Il mondo di Transizioni è in realtà un duplice universo. Da un lato c’è il Network, la proiezione olografica degli archivi del sapere, dove scorrono i flussi dell’informazione e si muovono le coscienze digitalizzate degli abitanti del futuro, postumani ormai prossimi alla transizione al Tipo II nella Scala di Kardashev. Dall’altro ci sono i ceppi evolutisi in sacche isolate dal mondo esterno, sui cosiddetti pianeti sottoposti al vincolo della Quarantena Galattica: un espediente escogitato dal Controllo come contromisura di sicurezza, per garantire un futuro al genere umano nel caso gli ostacoli opposti dall’evoluzione dovessero rivelarsi letali per il resto della civiltà.
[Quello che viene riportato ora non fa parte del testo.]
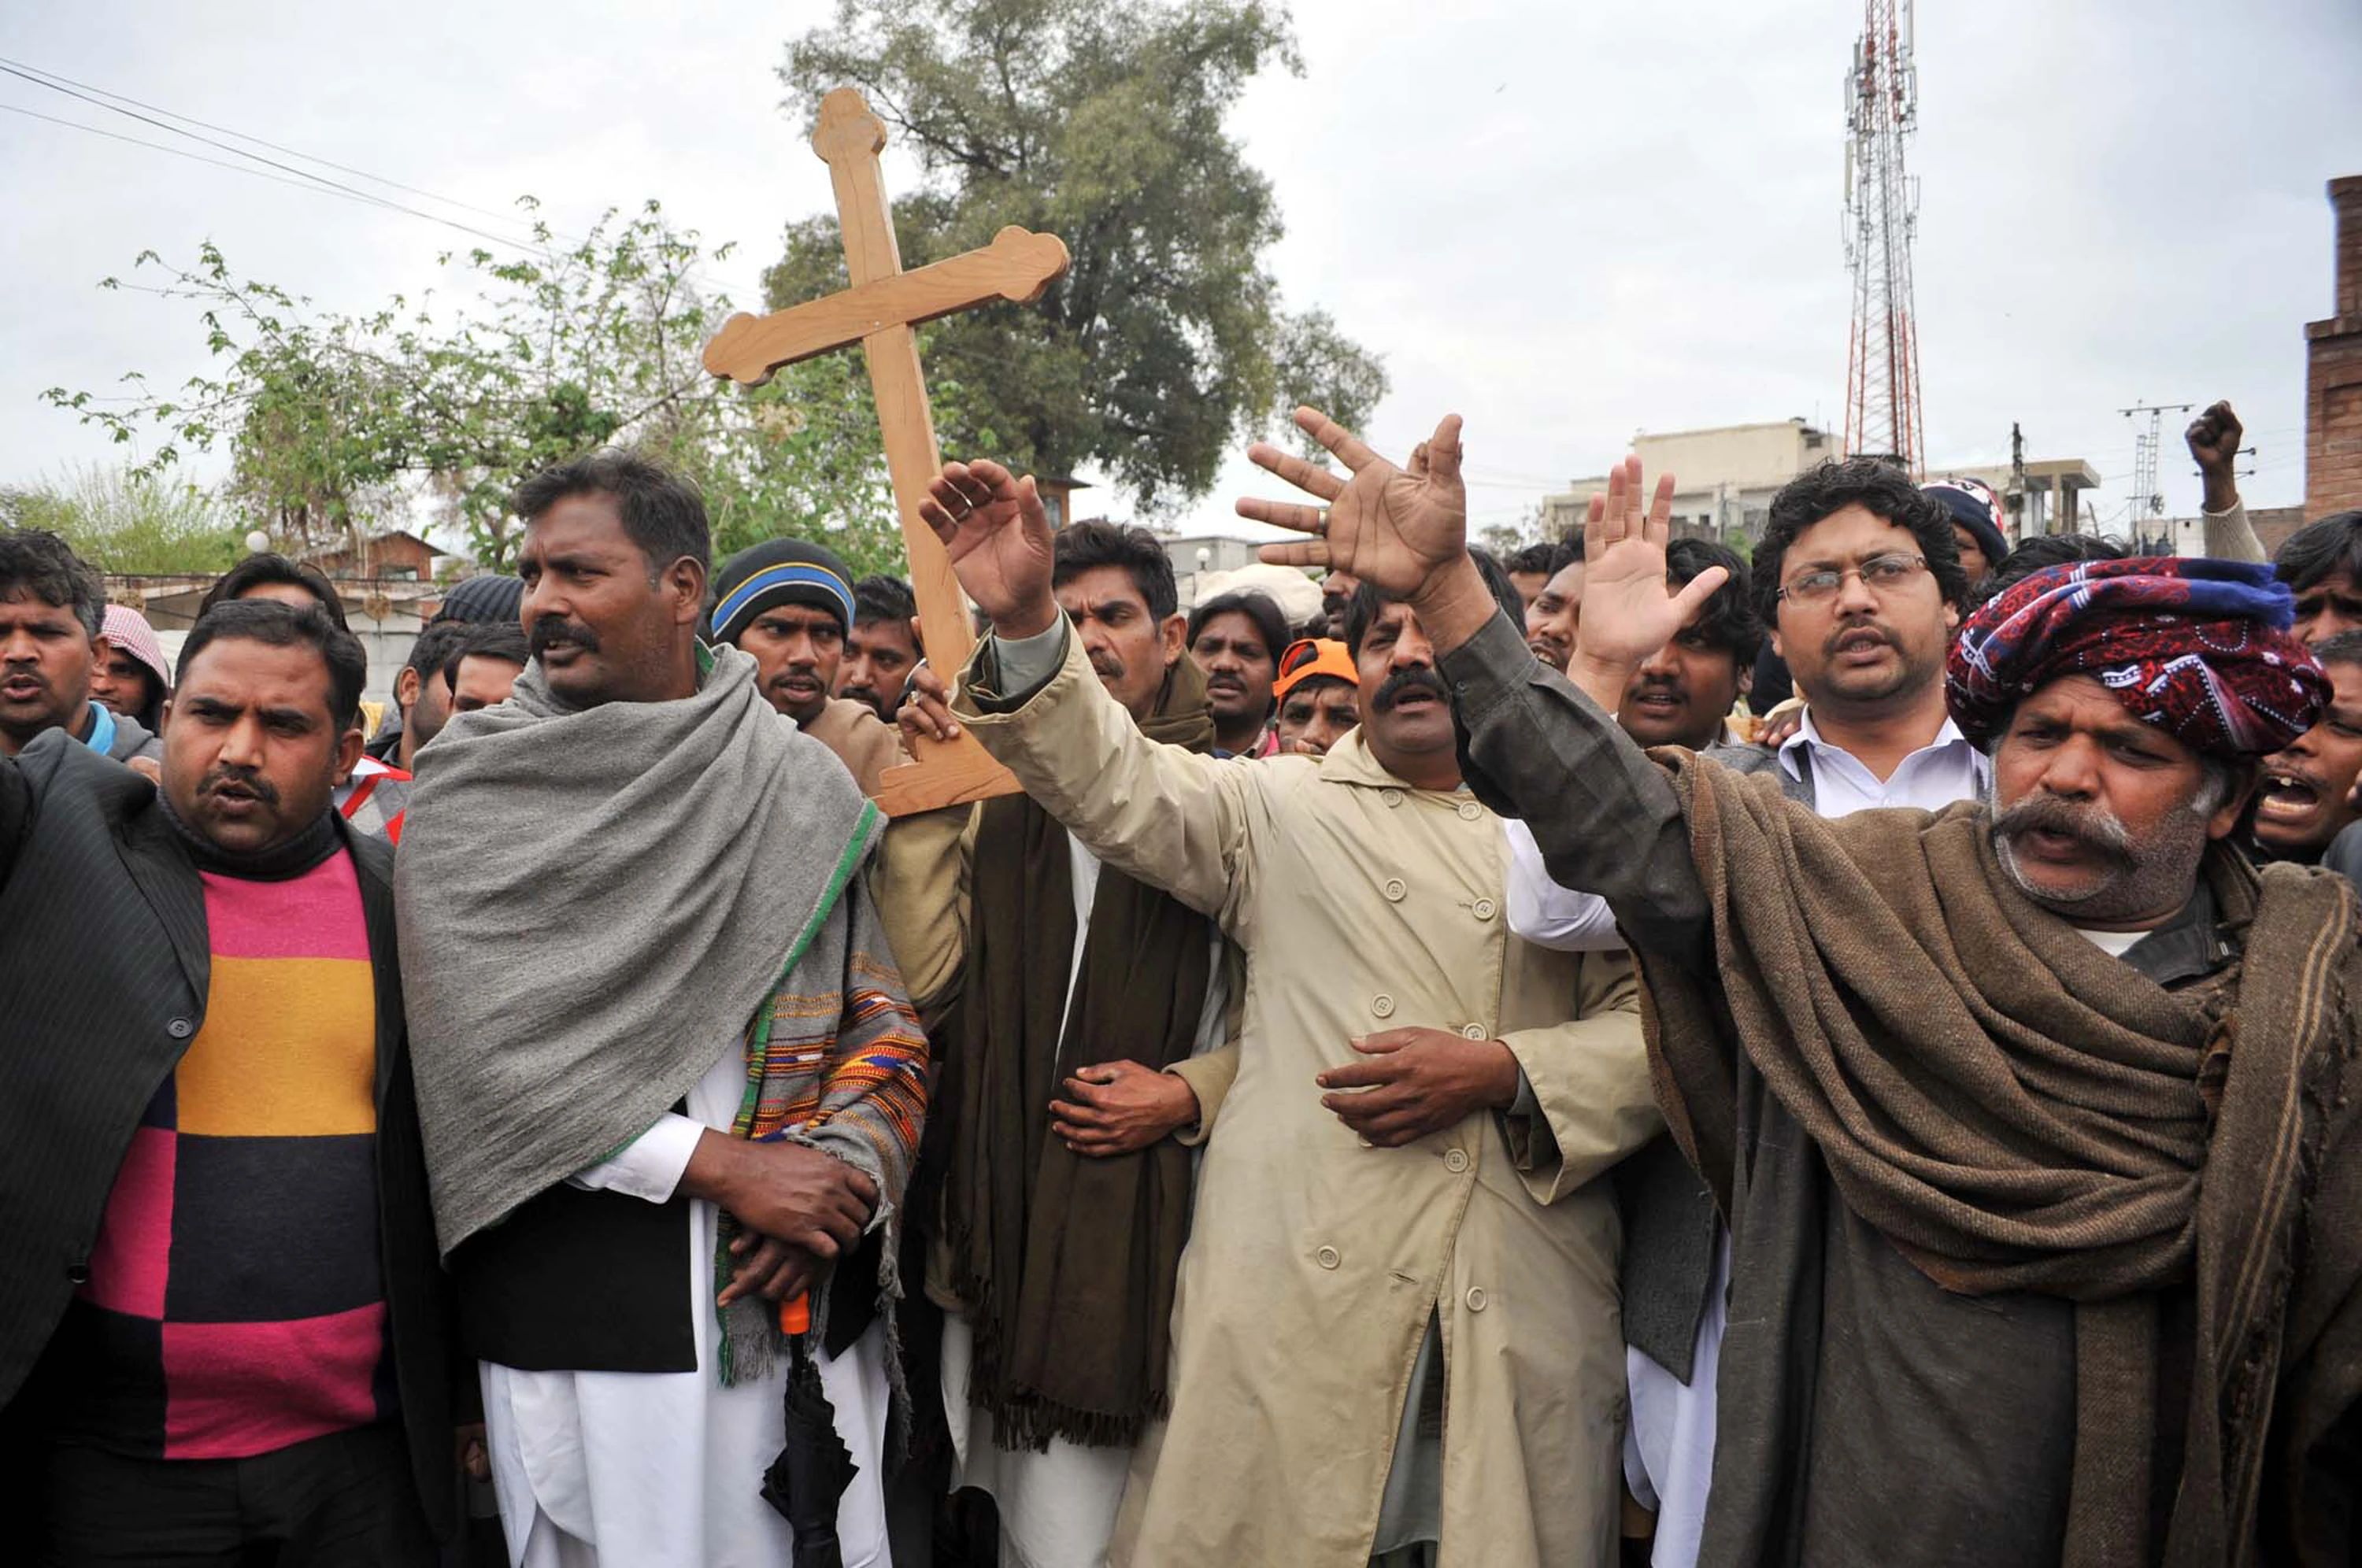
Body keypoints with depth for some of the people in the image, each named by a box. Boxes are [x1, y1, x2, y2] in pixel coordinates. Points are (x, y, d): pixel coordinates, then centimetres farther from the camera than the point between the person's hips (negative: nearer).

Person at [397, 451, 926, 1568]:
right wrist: (720, 1166, -14)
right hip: (579, 1310, -2)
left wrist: (840, 1174, -11)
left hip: (804, 1301, 2)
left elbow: (887, 1017, 7)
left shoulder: (806, 786, 6)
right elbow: (485, 1049, -9)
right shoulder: (471, 786, 0)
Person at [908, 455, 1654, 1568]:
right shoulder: (1284, 808, 10)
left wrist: (1503, 1072, -12)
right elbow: (1120, 782, -4)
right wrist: (1026, 622, -19)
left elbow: (1658, 1024, 5)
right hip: (1295, 1294, 0)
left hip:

Questi pianeti sono completamente isolati dal resto dell’universo, al punto che hanno sviluppato costumi e tecnologie indipendenti e incompatibili.

Dopo una cospirazione fallita, Kerima – una intelligenza artificiale di prima generazione – cerca riparo su uno di questi mondi, in fuga dai mastini del Controllo. L’esilio, la Decivilizzazione, l’isolamento dall’estasi consensuale del Network, rappresenteranno per lei l’occasione per guardare le cose sotto una nuova luce, e sperimentare un diverso percorso di crescita (e riscatto) personale.

Questa, in estrema sintesi, l’idea. L’espediente di ricorrere a una “struttura frattale” dovrebbe consentirmi di giocare sui due piani, aggiungendo a ogni passo uno scatto avanti nella storia di Kerima in esilio e dei suoi piani di redenzione, e allo stesso tempo svelando i retroscena della sua cospirazione sventata. L’ambiguità morale dovrebbe essere uno degli elementi del racconto, ma quanto all’effettiva attuazione del proposito non metterei la mano sul fuoco.

Ad ogni modo il primo capitolo potrete leggerlo sull’iterazione 08 di NeXT, ormai imminente. Si intitolerà Stazione delle maree, come un romanzo di Michael Swanwick che non ho mai letto. È una storia autoconclusiva, come può esserlo un episodio di vita vissuta. Il resto, spero di scriverlo presto.